# EXERCISE DIRECTIONS
Rewrite the records from the start through the line that contains "Reading right to left, extract", replacing "chart" with "graph" and leaving everything else unchanged.

** Opening DATA SECTION block **

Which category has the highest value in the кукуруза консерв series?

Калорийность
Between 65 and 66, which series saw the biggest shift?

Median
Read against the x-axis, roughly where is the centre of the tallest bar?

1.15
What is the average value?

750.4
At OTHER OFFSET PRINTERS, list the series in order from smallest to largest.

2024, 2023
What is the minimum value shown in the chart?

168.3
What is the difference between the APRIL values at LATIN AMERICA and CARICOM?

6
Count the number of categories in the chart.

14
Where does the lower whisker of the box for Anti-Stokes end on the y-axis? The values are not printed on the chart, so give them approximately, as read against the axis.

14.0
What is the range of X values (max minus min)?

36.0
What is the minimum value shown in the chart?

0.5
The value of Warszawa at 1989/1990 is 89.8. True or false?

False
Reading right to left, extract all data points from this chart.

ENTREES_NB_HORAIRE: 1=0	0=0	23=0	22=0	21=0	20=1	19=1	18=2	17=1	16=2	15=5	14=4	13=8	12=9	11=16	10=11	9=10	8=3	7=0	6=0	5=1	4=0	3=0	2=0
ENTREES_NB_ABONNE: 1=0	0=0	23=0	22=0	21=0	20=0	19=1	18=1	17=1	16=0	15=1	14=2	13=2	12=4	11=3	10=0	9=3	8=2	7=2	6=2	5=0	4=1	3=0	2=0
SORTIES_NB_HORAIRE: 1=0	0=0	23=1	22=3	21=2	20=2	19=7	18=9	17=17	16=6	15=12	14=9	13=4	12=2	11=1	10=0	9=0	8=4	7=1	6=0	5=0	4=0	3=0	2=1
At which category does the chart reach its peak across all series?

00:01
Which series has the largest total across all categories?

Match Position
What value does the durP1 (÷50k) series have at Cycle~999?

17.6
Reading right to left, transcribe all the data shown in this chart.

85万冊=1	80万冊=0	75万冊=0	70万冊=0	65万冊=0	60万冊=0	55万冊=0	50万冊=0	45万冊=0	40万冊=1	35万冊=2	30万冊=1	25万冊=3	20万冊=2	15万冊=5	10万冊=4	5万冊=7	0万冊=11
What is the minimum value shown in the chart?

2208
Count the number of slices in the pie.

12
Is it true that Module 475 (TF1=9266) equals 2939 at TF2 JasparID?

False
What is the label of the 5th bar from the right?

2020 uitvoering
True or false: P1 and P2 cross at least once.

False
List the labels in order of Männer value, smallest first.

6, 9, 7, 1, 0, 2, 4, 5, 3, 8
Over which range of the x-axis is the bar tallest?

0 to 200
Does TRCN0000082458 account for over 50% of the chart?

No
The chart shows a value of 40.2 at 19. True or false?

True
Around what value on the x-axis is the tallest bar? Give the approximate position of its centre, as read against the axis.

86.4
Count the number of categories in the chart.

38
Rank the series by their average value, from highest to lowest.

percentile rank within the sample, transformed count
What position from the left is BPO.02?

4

** Closing DATA SECTION block **

# EXPECTED OUTPUT
Which category has the highest value in the кукуруза консерв series?

Калорийность
Between 65 and 66, which series saw the biggest shift?

Median
Read against the x-axis, roughly where is the centre of the tallest bar?

1.15
What is the average value?

750.4
At OTHER OFFSET PRINTERS, list the series in order from smallest to largest.

2024, 2023
What is the minimum value shown in the graph?

168.3
What is the difference between the APRIL values at LATIN AMERICA and CARICOM?

6
Count the number of categories in the graph.

14
Where does the lower whisker of the box for Anti-Stokes end on the y-axis? The values are not printed on the graph, so give them approximately, as read against the axis.

14.0
What is the range of X values (max minus min)?

36.0
What is the minimum value shown in the graph?

0.5
The value of Warszawa at 1989/1990 is 89.8. True or false?

False
Reading right to left, extract all data points from this graph.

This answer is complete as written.